Page:Leblanc - Victor de la brigade mondaine, 1934.djvu/119

Cette page a été validée par deux contributeurs.
114
VICTOR, DE LA BRIGADE MONDAINE

II


Elle fut exacte au rendez-vous. En la voyant arriver, il dit, entre ses dents :

« Toi, ma petite, je te tiens. De fil en aiguille, j’arriverai bien à ton amant… »

L’air d’une toute jeune fille, allègre, impatiente d’action, heureuse comme si elle venait à une partie de plaisir, elle s’était transformée, sans pourtant se déguiser. Une petite robe de lainage gris, assez courte, une toque toute unie qui laissait à peine voir ses cheveux… rien en elle n’attirait l’attention. Elle n’avait plus son allure de grande dame, et sa beauté éblouissante était soudain devenue discrète, adoucie et comme voilée.

Victor demanda :

« Décidée ?

— Toujours décidée à m’échapper de moi.

— Quelques mots d’explication d’abord, dit-il.

— Est-ce nécessaire ?

— Ne fût-ce que pour calmer vos scrupules.

— Je n’en ai pas, dit-elle gaîment. Nous devons tout bonnement nous promener, n’est-ce pas ? et cueillir… je ne sais plus quoi.

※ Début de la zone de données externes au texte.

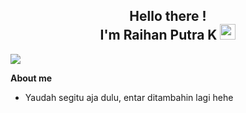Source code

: <h2 align="center">Hello there ! <br>I'm Raihan Putra K <img src="https://github.com/TheDudeThatCode/TheDudeThatCode/blob/master/Assets/Hi.gif" width=25px height=25px> </h2>

<img align="center" src="https://raw.githubusercontent.com/lunareixx/lunareixx/master/assets/Hi_Onodera.gif">

<p><strong>About me</strong></p>

* Yaudah segitu aja dulu, entar ditambahin lagi hehe

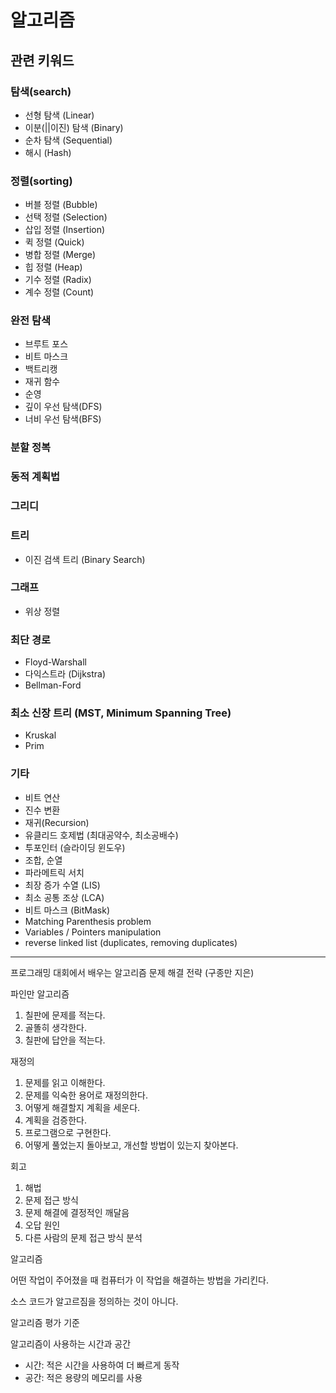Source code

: # 알고리즘

## 관련 키워드

### 탐색(search)

- 선형 탐색 (Linear)
- 이분(||이진) 탐색 (Binary)
- 순차 탐색 (Sequential)
- 해시 (Hash)

### 정렬(sorting)

- 버블 정렬 (Bubble)
- 선택 정렬 (Selection)
- 삽입 정렬 (Insertion)
- 퀵 정렬 (Quick)
- 병합 정렬 (Merge)
- 힙 정렬 (Heap)
- 기수 정렬 (Radix)
- 계수 정렬 (Count)

### 완전 탐색

- 브루트 포스
- 비트 마스크
- 백트리캥
- 재귀 함수
- 순영
- 깊이 우선 탐색(DFS)
- 너비 우선 탐색(BFS)

### 분할 정복

### 동적 계획법

### 그리디

### 트리

- 이진 검색 트리 (Binary Search)

### 그래프

- 위상 정렬

### 최단 경로

- Floyd-Warshall
- 다익스트라 (Dijkstra)
- Bellman-Ford

### 최소 신장 트리 (MST, Minimum Spanning Tree)

- Kruskal
- Prim

### 기타

- 비트 연산
- 진수 변환
- 재귀(Recursion)
- 유클리드 호제법 (최대공약수, 최소공배수)
- 투포인터 (슬라이딩 윈도우)
- 조합, 순열
- 파라메트릭 서치
- 최장 증가 수열 (LIS)
- 최소 공통 조상 (LCA)
- 비트 마스크 (BitMask)
- Matching Parenthesis problem
- Variables / Pointers manipulation
- reverse linked list (duplicates, removing duplicates)

---

프로그래밍 대회에서 배우는 알고리즘 문제 해결 전략 (구종만 지은)

파인만 알고리즘

1. 칠판에 문제를 적는다.
2. 골똘히 생각한다.
3. 칠판에 답안을 적는다.

재정의

1. 문제를 읽고 이해한다.
2. 문제를 익숙한 용어로 재정의한다.
3. 어떻게 해결할지 계획을 세운다.
4. 계획을 검증한다.
5. 프로그램으로 구현한다.
6. 어떻게 풀었는지 돌아보고, 개선할 방법이 있는지 찾아본다.

회고

1. 해법
2. 문제 접근 방식
3. 문제 해결에 결정적인 깨달음
4. 오답 원인
5. 다른 사람의 문제 접근 방식 분석

알고리즘

어떤 작업이 주어졌을 때 컴퓨터가 이 작업을 해결하는 방법을 가리킨다.  

소스 코드가 알고르짐을 정의하는 것이 아니다. 

알고리즘 평가 기준

알고리즘이 사용하는 시간과 공간

- 시간: 적은 시간을 사용하여 더 빠르게 동작
- 공간: 적은 용량의 메모리를 사용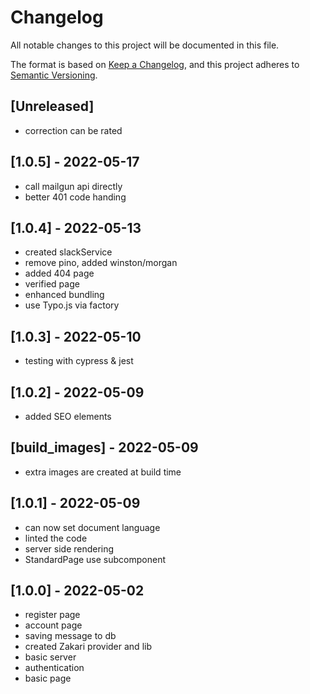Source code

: # Changelog

All notable changes to this project will be documented in this file.

The format is based on [Keep a Changelog](https://keepachangelog.com/en/1.0.0/),
and this project adheres to [Semantic Versioning](https://semver.org/spec/v2.0.0.html).

## [Unreleased]

- correction can be rated

## [1.0.5] - 2022-05-17

- call mailgun api directly
- better 401 code handing

## [1.0.4] - 2022-05-13

- created slackService
- remove pino, added winston/morgan
- added 404 page
- verified page
- enhanced bundling
- use Typo.js via factory

## [1.0.3] - 2022-05-10

- testing with cypress & jest

## [1.0.2] - 2022-05-09

- added SEO elements

## [build_images] - 2022-05-09

- extra images are created at build time

## [1.0.1] - 2022-05-09

- can now set document language
- linted the code
- server side rendering
- StandardPage use subcomponent

## [1.0.0] - 2022-05-02

- register page
- account page
- saving message to db
- created Zakari provider and lib
- basic server
- authentication
- basic page
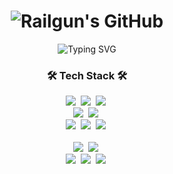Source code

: <h1 align="center">
  <img src="https://images.cooltext.com/5716120.png" alt="Railgun's GitHub" />
</h1>
<p align="center">
  <img src="https://readme-typing-svg.herokuapp.com?font=Fira+Code&weight=500&size=25&pause=1000&color=58A6FF&center=true&vCenter=true&width=435&lines=Welcome+to+my+GitHub+Profile!;Explore+my+projects+and+repos!;Let's+build+something+awesome+together!;Happy+Coding+%F0%9F%92%BB" alt="Typing SVG" />
</p>

<h3 align="center">🛠 Tech Stack 🛠</h3>
<div align="center">
  <img src="https://img.shields.io/badge/react-20232a.svg?style=for-the-badge&logo=react&logoColor=61DAFB" />&nbsp;
  <img src="https://img.shields.io/badge/typescript-262627.svg?style=for-the-badge&logo=typescript&logoColor=007ACC" />&nbsp;
  <img src="https://img.shields.io/badge/tailwindcss-1daabb.svg?style=for-the-badge&logo=tailwind-css&logoColor=white" />&nbsp;
</div>

<div align="center">
  <img src="https://img.shields.io/badge/axios-5A29E4.svg?style=for-the-badge&logo=axios&logoColor=white" />&nbsp;
  <img src="https://img.shields.io/badge/react--router--dom-CA4245.svg?style=for-the-badge&logo=react-router&logoColor=white" />&nbsp;
</div>

<div align="center">
  <img src="https://img.shields.io/badge/html5-E34F26.svg?style=for-the-badge&logo=html5&logoColor=white" />&nbsp;
  <img src="https://img.shields.io/badge/css3-1572B6.svg?style=for-the-badge&logo=css3&logoColor=white" />&nbsp;
  <img src="https://img.shields.io/badge/javascript-F7DF1E.svg?style=for-the-badge&logo=javascript&logoColor=black" />&nbsp;
</div>

<br>

<div align="center">
  <img src="https://img.shields.io/badge/flutter-02569B.svg?style=for-the-badge&logo=flutter&logoColor=white" />&nbsp;
  <img src="https://img.shields.io/badge/dart-0175C2.svg?style=for-the-badge&logo=dart&logoColor=white" />&nbsp;
</div>

<div align="center">
  <img src="https://img.shields.io/badge/dio-00C7B7.svg?style=for-the-badge&logo=flutter&logoColor=white" />&nbsp;
  <img src="https://img.shields.io/badge/hive-FB9E14.svg?style=for-the-badge&logo=flutter&logoColor=white" />&nbsp;
  <img src="https://img.shields.io/badge/riverpod-40AEF4.svg?style=for-the-badge&logo=flutter&logoColor=white" />&nbsp;
</div>
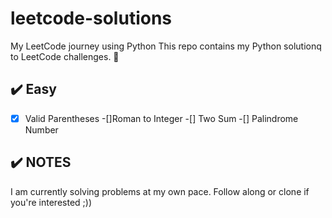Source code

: # leetcode-solutions
My LeetCode journey using Python
This repo contains my Python solutionq to LeetCode challenges. 🧠
## ✔️ Easy
-[x] Valid Parentheses
-[]Roman to Integer
-[] Two Sum
-[] Palindrome Number

## ✔️ NOTES
I am currently solving problems at my own pace. Follow along or clone if you're interested ;))

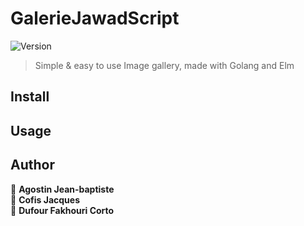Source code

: # GalerieJawadScript
![Version](https://img.shields.io/badge/version-0.1-blue.svg?cacheSeconds=2592000)

> Simple & easy to use Image gallery, made with Golang and Elm

## Install

## Usage

## Author

👤 **Agostin Jean-baptiste**
<br/>
👤 **Cofis Jacques**
<br/>
👤 **Dufour Fakhouri Corto**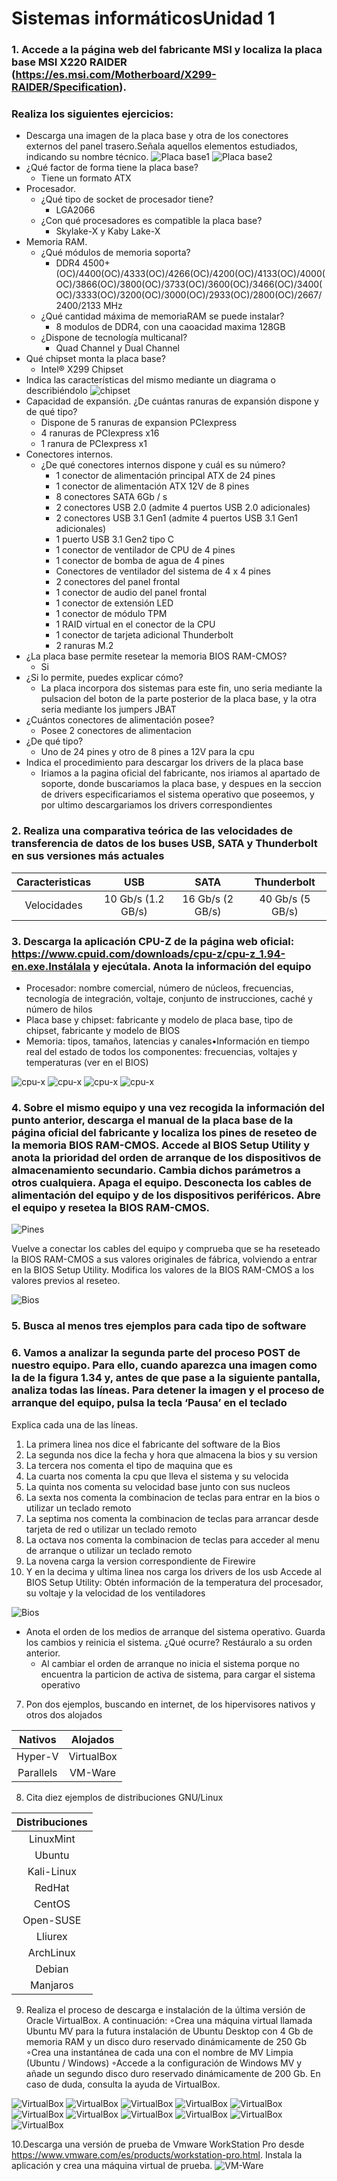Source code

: # Sistemas informáticosUnidad 1
### 1. Accede a la página web del fabricante MSI y localiza la placa base MSI X220 RAIDER (https://es.msi.com/Motherboard/X299-RAIDER/Specification).
### Realiza los siguientes ejercicios:
- Descarga una imagen de la placa base y otra de los conectores externos del panel trasero.Señala aquellos elementos estudiados, indicando su nombre técnico.
![Placa base1](../Placa_Base1.png)
![Placa base2](../Placa_Base2.png)
- ¿Qué factor de forma tiene la placa base?
  - Tiene un formato ATX 
- Procesador.
  - ¿Qué tipo de socket de procesador tiene?
    - LGA2066 
  - ¿Con qué procesadores es compatible la placa base?
    - Skylake-X y Kaby Lake-X
- Memoria RAM.
  - ¿Qué módulos de memoria soporta?
    - DDR4 4500+(OC)/4400(OC)/4333(OC)/4266(OC)/4200(OC)/4133(OC)/4000(OC)/3866(OC)/3800(OC)/3733(OC)/3600(OC)/3466(OC)/3400(OC)/3333(OC)/3200(OC)/3000(OC)/2933(OC)/2800(OC)/2667/2400/2133 MHz
  - ¿Qué cantidad máxima de memoriaRAM se puede instalar?
    - 8 modulos de DDR4, con una caoacidad maxima 128GB
  - ¿Dispone de tecnología multicanal?
    - Quad Channel y Dual Channel
- Qué chipset monta la placa base?
  - Intel® X299 Chipset
- Indica las características del mismo mediante un diagrama o describiéndolo
![chipset](../chipset.png)
- Capacidad de expansión. ¿De cuántas ranuras de expansión dispone y de qué tipo?
  - Dispone de 5 ranuras de expansion PCIexpress
  - 4 ranuras de PCIexpress x16
  - 1 ranura de PCIexpress x1
- Conectores internos.
  - ¿De qué conectores internos dispone y cuál es su número?
    -  1 conector de alimentación principal ATX de 24 pines
    - 1 conector de alimentación ATX 12V de 8 pines
    - 8 conectores SATA 6Gb / s
    - 2 conectores USB 2.0 (admite 4 puertos USB 2.0 adicionales)
    - 2 conectores USB 3.1 Gen1 (admite 4 puertos USB 3.1 Gen1 adicionales)
    - 1 puerto USB 3.1 Gen2 tipo C
    - 1 conector de ventilador de CPU de 4 pines
    - 1 conector de bomba de agua de 4 pines
    - Conectores de ventilador del sistema de 4 x 4 pines
    - 2 conectores del panel frontal
    - 1 conector de audio del panel frontal
    - 1 conector de extensión LED
    - 1 conector de módulo TPM
    - 1 RAID virtual en el conector de la CPU
    - 1 conector de tarjeta adicional Thunderbolt
    - 2 ranuras M.2
- ¿La placa base permite resetear la memoria BIOS RAM-CMOS?
    - Si 
- ¿Si lo permite, puedes explicar cómo?
    - La placa incorpora dos sistemas para este fin, uno seria mediante la pulsacion del boton de la parte posterior de la placa base, y la otra seria mediante los jumpers JBAT 
- ¿Cuántos conectores de alimentación posee?
    - Posee 2 conectores de alimentacion
- ¿De qué tipo?
    - Uno de 24 pines y otro de 8 pines a 12V para la cpu 
- Indica el procedimiento para descargar los drivers de la placa base
    - Iriamos a la pagina oficial del fabricante, nos iriamos al apartado de soporte, donde buscariamos la placa base, y despues en la seccion de drivers especificariamos el sistema operativo que poseemos, y por ultimo descargariamos los drivers correspondientes
### 2. Realiza una comparativa teórica de las velocidades de transferencia de datos de los buses USB, SATA y Thunderbolt en sus versiones más actuales
| Caracteristicas| USB | SATA | Thunderbolt |
| :---: | :---: | :---: | :---: |
| Velocidades | 10 Gb/s (1.2 GB/s) | 16 Gb/s (2 GB/s) | 40 Gb/s (5 GB/s) |
### 3. Descarga la aplicación CPU-Z de la página web oficial: https://www.cpuid.com/downloads/cpu-z/cpu-z_1.94-en.exe.Instálala y ejecútala. Anota la información del equipo
- Procesador: nombre comercial, número de núcleos, frecuencias, tecnología de integración, voltaje, conjunto de instrucciones, caché y número de hilos
- Placa base y chipset: fabricante y modelo de placa base, tipo de chipset, fabricante y modelo de BIOS
- Memoria: tipos, tamaños, latencias y canales•Información en tiempo real del estado de todos los componentes: frecuencias, voltajes y temperaturas (ver en el BIOS)


![cpu-x](../Cpu-X1.png)
![cpu-x](../Cpu-X2.png)
![cpu-x](../Cpu-X3.png)
![cpu-x](../Cpu-X4.png)


### 4. Sobre el mismo equipo y una vez recogida la información del punto anterior, descarga el manual de la placa base de la página oficial del fabricante y localiza los pines de reseteo de la memoria BIOS RAM-CMOS. Accede al BIOS Setup Utility y anota la prioridad del orden de arranque de los dispositivos de almacenamiento secundario. Cambia dichos parámetros a otros cualquiera. Apaga el equipo. Desconecta los cables de alimentación del equipo y de los dispositivos periféricos. Abre el equipo y resetea la BIOS RAM-CMOS.


![Pines](../Pines.png)


Vuelve a conectar los cables del equipo y comprueba que se ha reseteado la BIOS RAM-CMOS a sus valores originales de fábrica, volviendo a entrar en la BIOS Setup Utility. Modifica los valores de la BIOS RAM-CMOS a los valores previos al reseteo.

![Bios](../bios2.webp)
    
### 5. Busca al menos tres ejemplos para cada tipo de software
### 6. Vamos a analizar la segunda parte del proceso POST de nuestro equipo. Para ello, cuando aparezca una imagen como la de la figura 1.34 y, antes de que pase a la siguiente pantalla, analiza todas las líneas. Para detener la imagen y el proceso de arranque del equipo, pulsa la tecla ‘Pausa’ en el teclado
Explica cada una de las líneas.
1.  La primera linea nos dice el fabricante del software de la Bios 
2. La segunda nos dice la fecha y hora que almacena la bios y su version
3. La tercera nos comenta el tipo de maquina que es
4. La cuarta nos comenta la cpu que lleva el sistema y su velocida
5. La quinta nos comenta su velocidad base junto con sus nucleos
6. La sexta nos comenta la combinacion de teclas para entrar en la bios o utilizar un teclado remoto
7. La septima nos comenta la combinacion de teclas para arrancar desde tarjeta de red o utilizar un teclado remoto
8. La octava nos comenta la combinacion de teclas para acceder al menu de arranque o utilizar un teclado remoto
9. La novena carga la version correspondiente de Firewire
10. Y en la decima y ultima linea nos carga los drivers de los usb
Accede al BIOS Setup Utility:
 Obtén información de la temperatura del procesador, su voltaje y la velocidad de los ventiladores

![Bios](../bios1.webp)

- Anota el orden de los medios de arranque del sistema operativo. Guarda los cambios y reinicia el sistema. ¿Qué ocurre? Restáuralo a su orden anterior.
    -  Al cambiar el orden de arranque no inicia el sistema porque no encuentra la particion de activa de sistema, para cargar el sistema operativo
7. Pon dos ejemplos, buscando en internet, de los hipervisores nativos y otros dos alojados

| Nativos | Alojados |
| :---: | :---: |
| Hyper-V | VirtualBox|
|Parallels | VM-Ware |
8. Cita diez ejemplos de distribuciones GNU/Linux

| Distribuciones |
| :---: |
| LinuxMint |
| Ubuntu |
| Kali-Linux |
| RedHat |
| CentOS |
| Open-SUSE |
| Lliurex |
| ArchLinux |
| Debian |
| Manjaros|
9. Realiza el proceso de descarga e instalación de la última versión de Oracle VirtualBox. A continuación:
◦Crea una máquina virtual llamada Ubuntu MV para la futura instalación de Ubuntu Desktop con 4 Gb de memoria RAM y un disco duro reservado dinámicamente de 250 Gb
◦Crea una instantánea de cada una con el nombre de MV Limpia (Ubuntu / Windows)
◦Accede a la configuración de Windows MV y añade un segundo disco duro reservado dinámicamente de 200 Gb. En caso de duda, consulta la ayuda de VirtualBox.

![VirtualBox](../VirtualBox1.png)
![VirtualBox](../VirtualBox2.png)
![VirtualBox](../VirtualBox3.png)
![VirtualBox](../VirtualBox4.png)
![VirtualBox](../VirtualBox5.png)
![VirtualBox](../VirtualBox6.png)
![VirtualBox](../VirtualBox7.png)
![VirtualBox](../VirtualBox8.png)
![VirtualBox](../VirtualBox9.png)
![VirtualBox](../VirtualBox10.png)
![VirtualBox](../VirtualBox11.png)


10.Descarga una versión de prueba de Vmware WorkStation Pro desde https://www.vmware.com/es/products/workstation-pro.html. Instala la aplicación y crea una máquina virtual de prueba.
![VM-Ware](../VM-Ware.png)







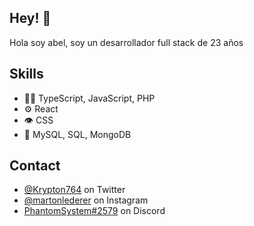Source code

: 
## Hey! 👋
Hola soy abel, soy un desarrollador full stack de 23 años


## Skills
- 👨‍💻 TypeScript, JavaScript, PHP
- ⚙️ React
- 👁️ CSS
- 💽 MySQL, SQL, MongoDB

## Contact
- [@Krypton764](https://twitter.com/@Krypton764) on Twitter
- [@martonlederer](https://twitter.com/instagram) on Instagram
- [PhantomSystem#2579](./) on Discord
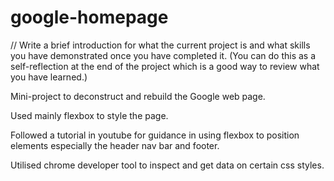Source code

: # google-homepage

// Write a brief introduction for what the current project is and what skills you have demonstrated once you have completed it. (You can do this as a self-reflection at the end of the project which is a good way to review what you have learned.)



Mini-project to deconstruct and rebuild the Google web page.

Used mainly flexbox to style the page.

Followed a tutorial in youtube for guidance in using flexbox to position elements especially the header nav bar and footer. 

Utilised chrome developer tool to inspect and get data on certain css styles.

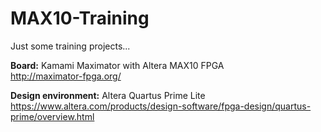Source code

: # MAX10-Training
Just some training projects...

**Board:** Kamami Maximator with Altera MAX10 FPGA  
http://maximator-fpga.org/

**Design environment:** Altera Quartus Prime Lite  
https://www.altera.com/products/design-software/fpga-design/quartus-prime/overview.html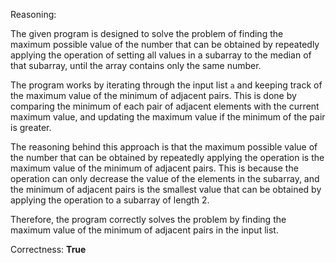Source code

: Reasoning:

The given program is designed to solve the problem of finding the maximum possible value of the number that can be obtained by repeatedly applying the operation of setting all values in a subarray to the median of that subarray, until the array contains only the same number.

The program works by iterating through the input list `a` and keeping track of the maximum value of the minimum of adjacent pairs. This is done by comparing the minimum of each pair of adjacent elements with the current maximum value, and updating the maximum value if the minimum of the pair is greater.

The reasoning behind this approach is that the maximum possible value of the number that can be obtained by repeatedly applying the operation is the maximum value of the minimum of adjacent pairs. This is because the operation can only decrease the value of the elements in the subarray, and the minimum of adjacent pairs is the smallest value that can be obtained by applying the operation to a subarray of length 2.

Therefore, the program correctly solves the problem by finding the maximum value of the minimum of adjacent pairs in the input list.

Correctness: **True**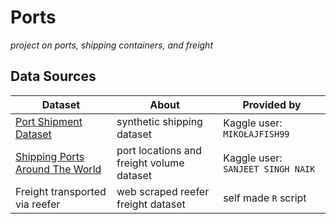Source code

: # Ports
*project on ports, shipping containers, and freight*

## Data Sources
| Dataset                                                                                        | About                                     | Provided by                       |
|------------------------------------------------------------------------------------------------|-------------------------------------------|-----------------------------------|
| [Port Shipment Dataset](https://www.kaggle.com/datasets/mikoajfish99/port-of-los-angeles)      | synthetic shipping dataset                | Kaggle user: `MIKOŁAJFISH99`      |
| [Shipping Ports Around The World](https://www.kaggle.com/datasets/sanjeetsinghnaik/ship-ports) | port locations and freight volume dataset | Kaggle user: `SANJEET SINGH NAIK` |
| Freight transported via reefer                                                                 | web scraped reefer freight dataset        | self made `R` script              |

— Exactement. Au cours de la promenade, nous rendons visite à un brave homme, qui exerce en réalité le vilain métier de recéleur… Avant-hier, on lui a remis un bracelet volé, qu’il cherche à vendre.

— Et que vous n’avez pas l’intention de lui racheter.

— Non. D’ailleurs il dormira… C’est un individu très régulier. Il déjeune au restaurant, rentre chez lui, et fait sa sieste de deux à trois. Sommeil de plomb.